The invention relates to a method for quantitatively estimating defects present in objects or structures, from measurements of physical quantities carried out at the surface, in order to enable a non-destructive evaluation (NDE).
At present, non-destructive control devices generally require the illumination of an object by a wave characterised by one or more physical quantities (magnetic, electric, electromagnetic field, ultrasounds, thermal infrared, X-rays or TeraHz waves, etc.). Said physical quantity, which can be qualified as primary, enters into interaction with the object observed (target), and may be directly behind the phenomenon or the image obtained (absorption of X-rays in the different parts of the human body passed through, for example), or give rise to a secondary quantity. The case of Foucault current imaging may for example be cited, in which the incident electromagnetic wave creates induced current sheets in the material (conductor): it is these current sheets that will be perturbed by a defect, characterised in this case by a variation in the electrical properties of the material (conductivity, permeability, permittivity).
The image of these perturbations is generally obtained by a series of detectors placed on the surface and which give in the best of cases (absence of diffraction, uniform ‘illumination’ of the object) an image resulting from the superposition of all the properties of the object, throughout its thickness. The simplest example is again that of X-ray radiography in which the image results from all of the parts of the body traversed by the waves, which makes the interpretation difficult. To obtain a 3-dimensional image, it is necessary to ‘enrich’ all of the signals perceived: this is the X-ray scanner, where N images are obtained for N different observation angles. This case is simpler than most non-destructive control (NDC) problems: absence of diffraction, and access to the two ‘faces’ of the object to be imaged.
In industrial NDC, there is very rarely access to the two faces of the object or the structure to be controlled, and the use of this type of technique is then very often impossible: it is necessary to resort to the use of Foucault currents, ultrasounds, infrared sensors, etc. These sensors give images very far removed from the real shape of the defects for two major reasons:                on the one hand, there is a superposition of the images observed (there may be several cracks buried under the inspected surface), and        on the other hand, the image may result from the perturbation of the secondary quantity.        

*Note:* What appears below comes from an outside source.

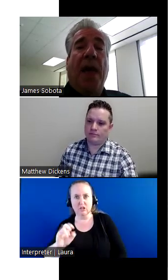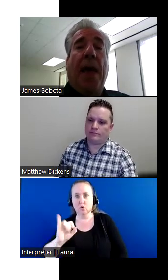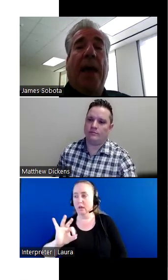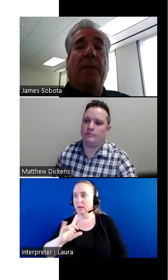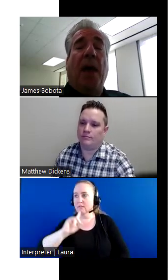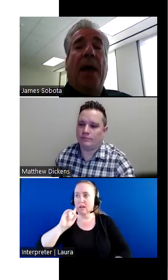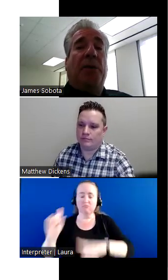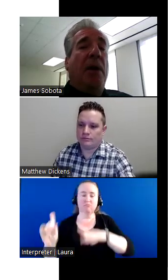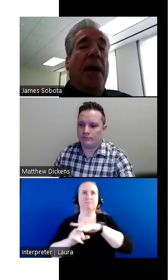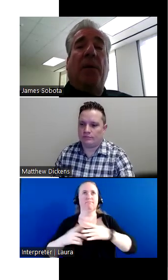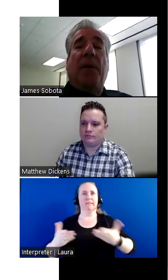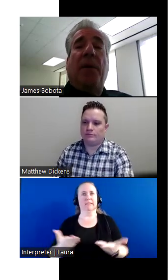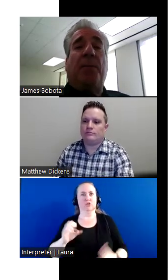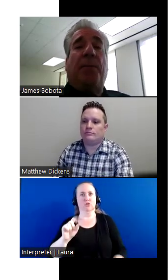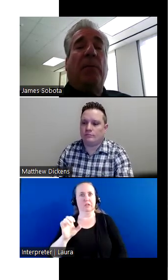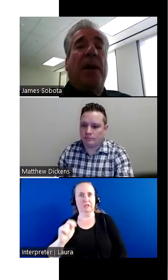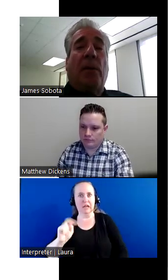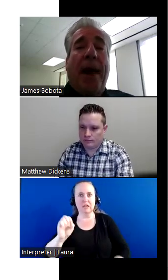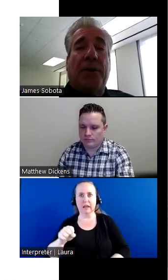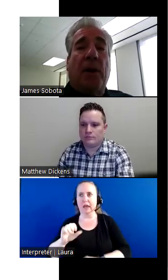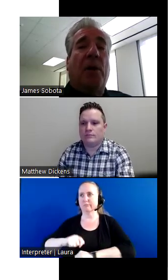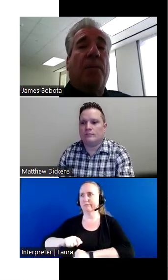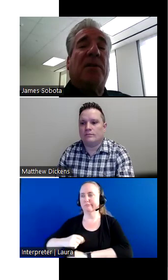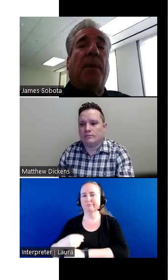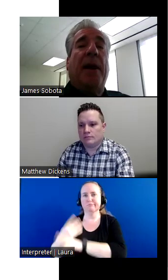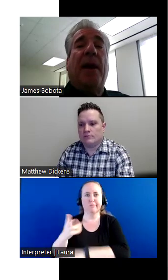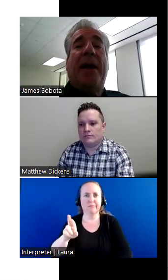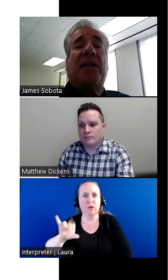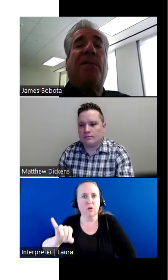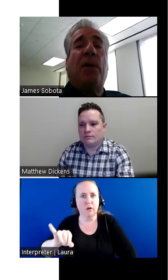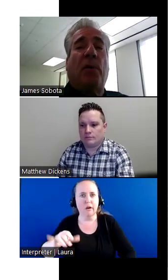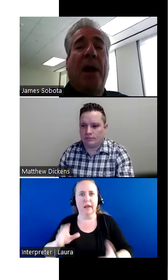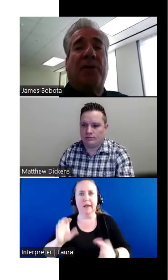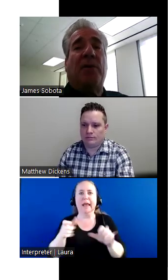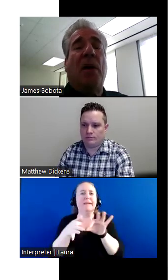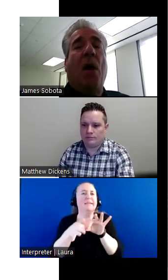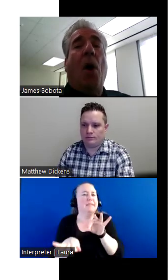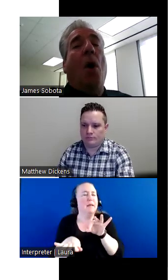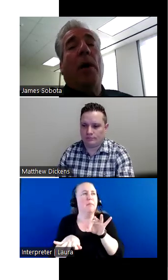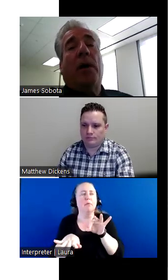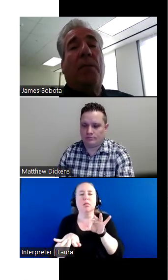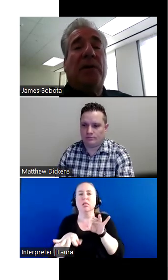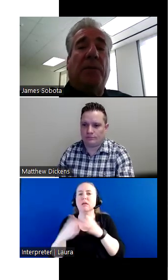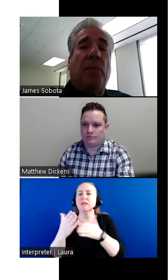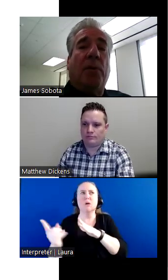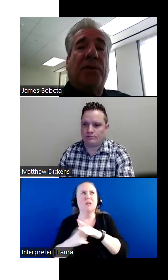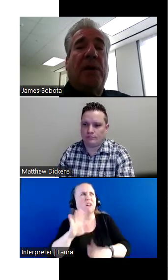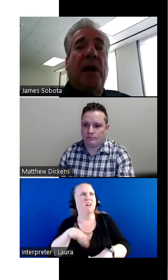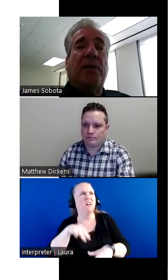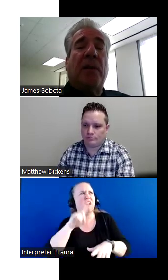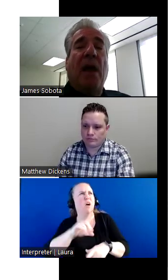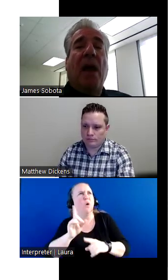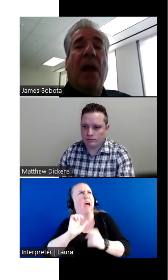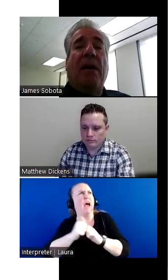and, and it could be a simple interaction. It could be somebody asking for directions, or it could be something more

For example, FIG. 1 shows the image of the real part (Real) and the imaginary part (imag) of a magnetic field on the surface of a conductive material (2017A, formerly Au4G) comprising an emerging crack. This image has been obtained with a Foucault current imager with magneto-optic detection (ECI) as described in the documents WO2005/001467 and WO 2007/135265, to which it is possible to refer for further information. The axes X and Y are in tenths of millimeters.
In this example, with reference to FIG. 2, it is possible to consider that the illumination of the magnetic field has induced current sheets (1) oriented along the axis Y (in the inspected zone), in which the presence of said emerging crack (2) has modified the path, creating by induction a field (3,4) detectable at the surface. There are several problems for ‘reconstructing’ the real geometry of the defect: the current sheets are different in each plane of depth Z, the defect can thus affect several, and the measuring device does not always give all of the components of the physical quantity radiated by the defect to the surface (magnetic or electric field, in the case of the ECI).